Application of the gauge-invariant formalism to the description of ionization by ultrastrong few-cycle pulses

We analyze energy spectra of photoelectrons ejected by strong laser pulses, using the manifestly gauge-invariant approach. Gauge-invariant expressions for the ionization amplitude can be obtained by grouping together all terms of the same order in atomic potential in the standard strong-field approximation (SFA) expansion. We calculate energy spectra of photoelectrons for the hydrogen atom, and compare them with results based on numerical solutions of the time-dependent Schrödinger equation.
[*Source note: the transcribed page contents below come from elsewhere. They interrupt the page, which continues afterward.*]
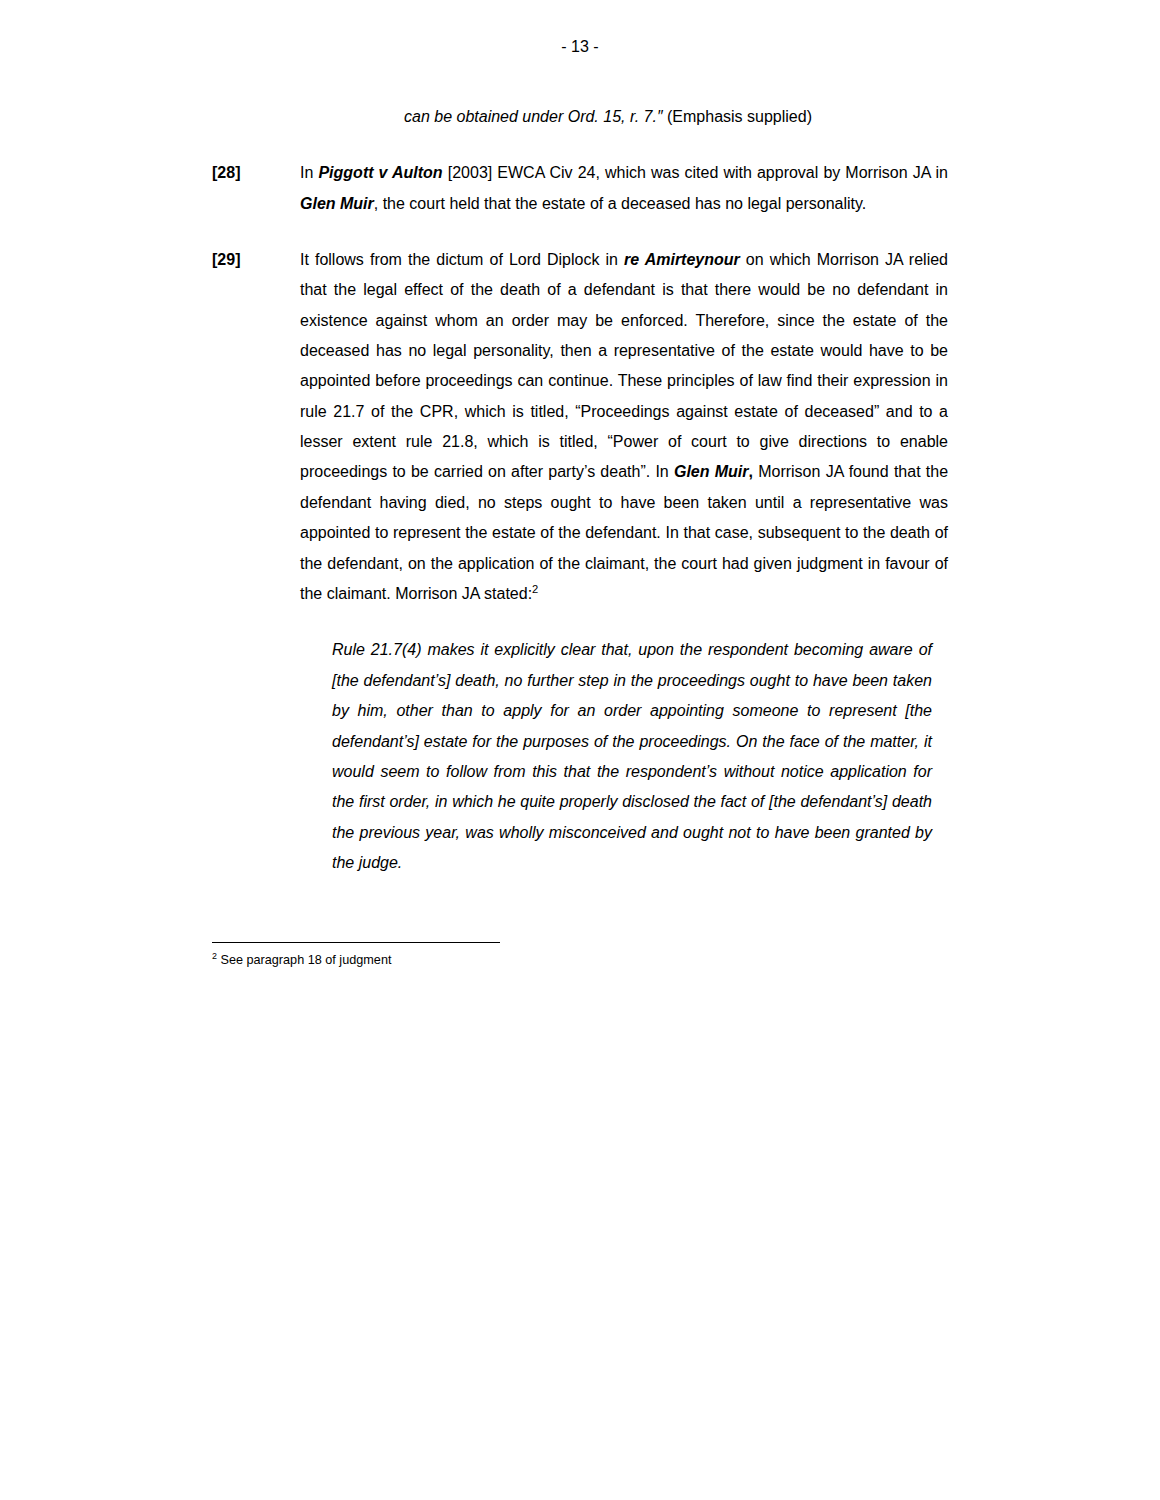- 13 -
can be obtained under Ord. 15, r. 7.″ (Emphasis supplied)
[28]
In Piggott v Aulton [2003] EWCA Civ 24, which was cited with approval by Morrison JA in Glen Muir, the court held that the estate of a deceased has no legal personality.
[29]
It follows from the dictum of Lord Diplock in re Amirteynour on which Morrison JA relied that the legal effect of the death of a defendant is that there would be no defendant in existence against whom an order may be enforced. Therefore, since the estate of the deceased has no legal personality, then a representative of the estate would have to be appointed before proceedings can continue. These principles of law find their expression in rule 21.7 of the CPR, which is titled, “Proceedings against estate of deceased” and to a lesser extent rule 21.8, which is titled, “Power of court to give directions to enable proceedings to be carried on after party’s death”. In Glen Muir, Morrison JA found that the defendant having died, no steps ought to have been taken until a representative was appointed to represent the estate of the defendant. In that case, subsequent to the death of the defendant, on the application of the claimant, the court had given judgment in favour of the claimant. Morrison JA stated:2
Rule 21.7(4) makes it explicitly clear that, upon the respondent becoming aware of [the defendant’s] death, no further step in the proceedings ought to have been taken by him, other than to apply for an order appointing someone to represent [the defendant’s] estate for the purposes of the proceedings. On the face of the matter, it would seem to follow from this that the respondent’s without notice application for the first order, in which he quite properly disclosed the fact of [the defendant’s] death the previous year, was wholly misconceived and ought not to have been granted by the judge.
2 See paragraph 18 of judgment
Agreement, at least qualitative, is observed for an electric-field amplitude higher than 1 a.u., and for larger energies of ionized electrons, basically beyond the region, where the standard SFA is usually applied.

Figure 1

Energy distribution of photoelectrons for two-cycle laser pulses with $\omega =0.57$ a.u., corresponding to a wavelength of 80 nm, and with (a) $E_0=3$ a.u. and (b) $E_0=10$ a.u. Solid black lines corresponds to TDSE results, dashed red lines corresponds to present calculations. The results were scaled to fit TDSE for photoelectron energy equal to 8 a.u.

Figure 2

Same as Fig. 1, but for ten-cycle laser pulses with $\omega =0.5$ a.u., corresponding to a wavelength of 91 nm, and with (a) $E_0=1$ a.u. and (b) $E_0=3$ a.u.